Entre 2019 e 2022, a cidade recebeu R$ 28,2 milhões de Cfem, de acordo com a Companhia Baiana de Pesquisa Mineral, valor que praticamente foi zerado após a interdição.
Como comparação, no mesmo período, Piatã arrecadou R$ 78,8 milhões do Fundo de Participação dos Municípios (FPM), principal repasse de verbas da União às cidades.
Segundo o prefeito Marcos Paulo Santos Azevedo (PSD), durante a operação da mina, o dinheiro do Cefem ajudou a prefeitura a construir escolas públicas, um posto de saúde, ciclovia, quadras esportivas e parte de um estádio municipal.
“Como prefeito, não tenho como negar a importância do Cfem, porque eu não conseguiria fazer tudo isso só com o FPM”, diz.
O prefeito diz que não tem poder para interferir no licenciamento ou em fiscalizar o impacto ambiental da mineração. Isso depende de órgãos ambientais dos governos estadual e federal. “Se a mina foi interditada, algum motivo deu para isso”, pondera.
Azevedo conta ter se assustado ao ouvir uma das promessas da Brazil Iron para Piatã: a criação de 15 mil empregos caso ela consiga implantar seu projeto de crescimento.

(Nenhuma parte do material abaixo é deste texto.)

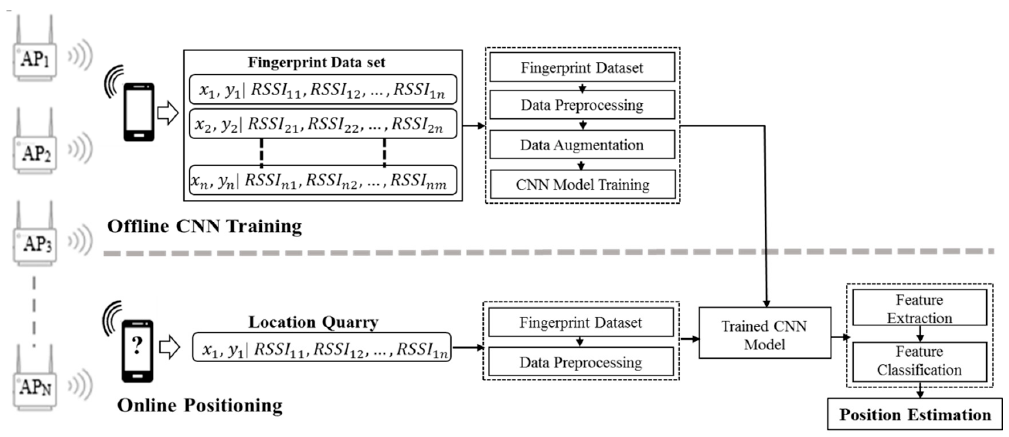
Figure 1. The fingerprint method (For offline deep neural network (DNN) training; a four-layer DNN-based localizer is trained to extract reliable features from massive noisy received signal strength indication (RSSI) samples from a pre-built fingerprint data set. For online positioning, the preprocessed RSSI readings are fed into the localizer to estimate the final position).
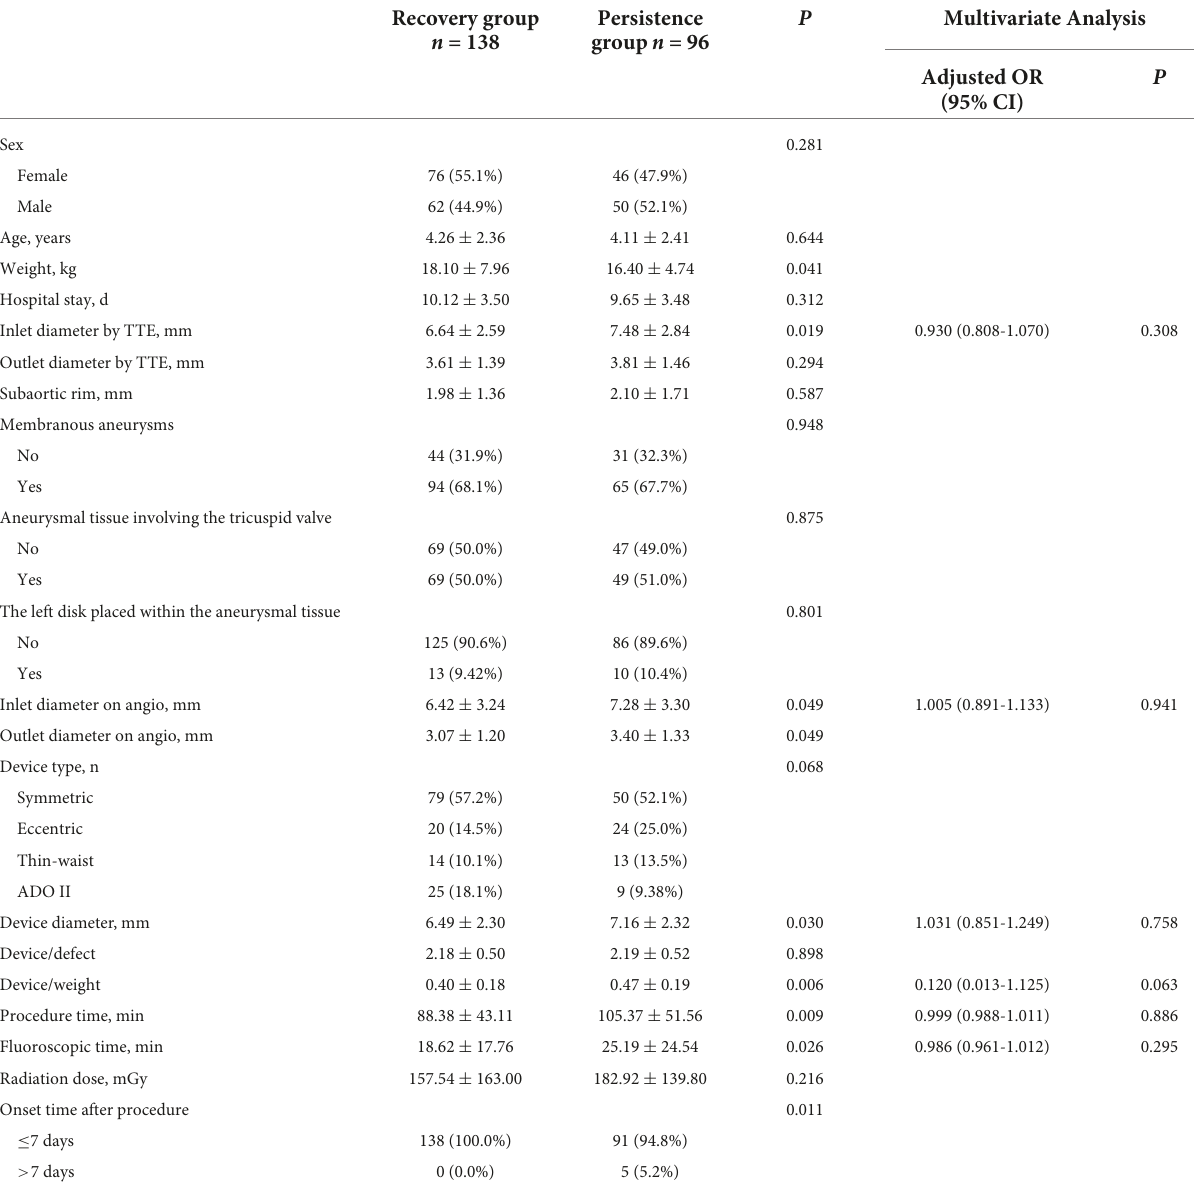
TABLE 10 Risk factors for persistence of heart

“Não posso pensar só no lado financeiro. Qual o impacto disso para minha cidade? Piatã consegue absorver todas essas pessoas? Estive lá na mineração, e eles me falaram que vão criar 15 mil empregos. Espera aí, calma. Eu tenho Piatã de 20 mil habitantes, vou botar mais 15 mil pessoas onde aqui? Então, isso realmente me assusta”, diz.
‘Perto da família’
Erivelton Sousa Silva é um dos 400 funcionários da Brazil Iron
Um dos 400 empregos que a Brazil Iron diz já ter criado em Piatã pertence a Erivelton Sousa Silva, de 28 anos, morador da Bocaina e presidente de outra associação de agricultores que se posiciona a favor da mineradora britânica, ao contrário de seus vizinhos.
“Quando terminei os estudos aqui, não tinha fonte de renda nem nada. Na comunidade, a maioria dos jovens viaja para São Paulo para procurar emprego. Morei lá por dois anos. Não aguentei e vim embora”, conta o funcionário, que começou na mineração em 2019 como porteiro e hoje atua como motorista de caminhão e operador de máquinas pesadas.
Para ele, um dos principais benefícios da mineração, “além da carteira assinada e as férias remuneradas, é ter a oportunidade de morar perto da família”.
“Meus pais sentiram muito minha falta. Então, algo que o dinheiro não pode comprar é a oportunidade de estar perto da mãe e do pai da gente”, diz Erivelton, que diz receber R$ 4 mil de salário, renda que ajuda na casa e na criação de alguns animais nos fundos do terreno da família.
Para ele, a desconfiança dos quilombolas é resultado do histórico da empresa britânica na região. “Hoje a comunidade mostra uma certa resistência. As pessoas ficam com um pé atrás: será que dessa vez eles estão falando a verdade?”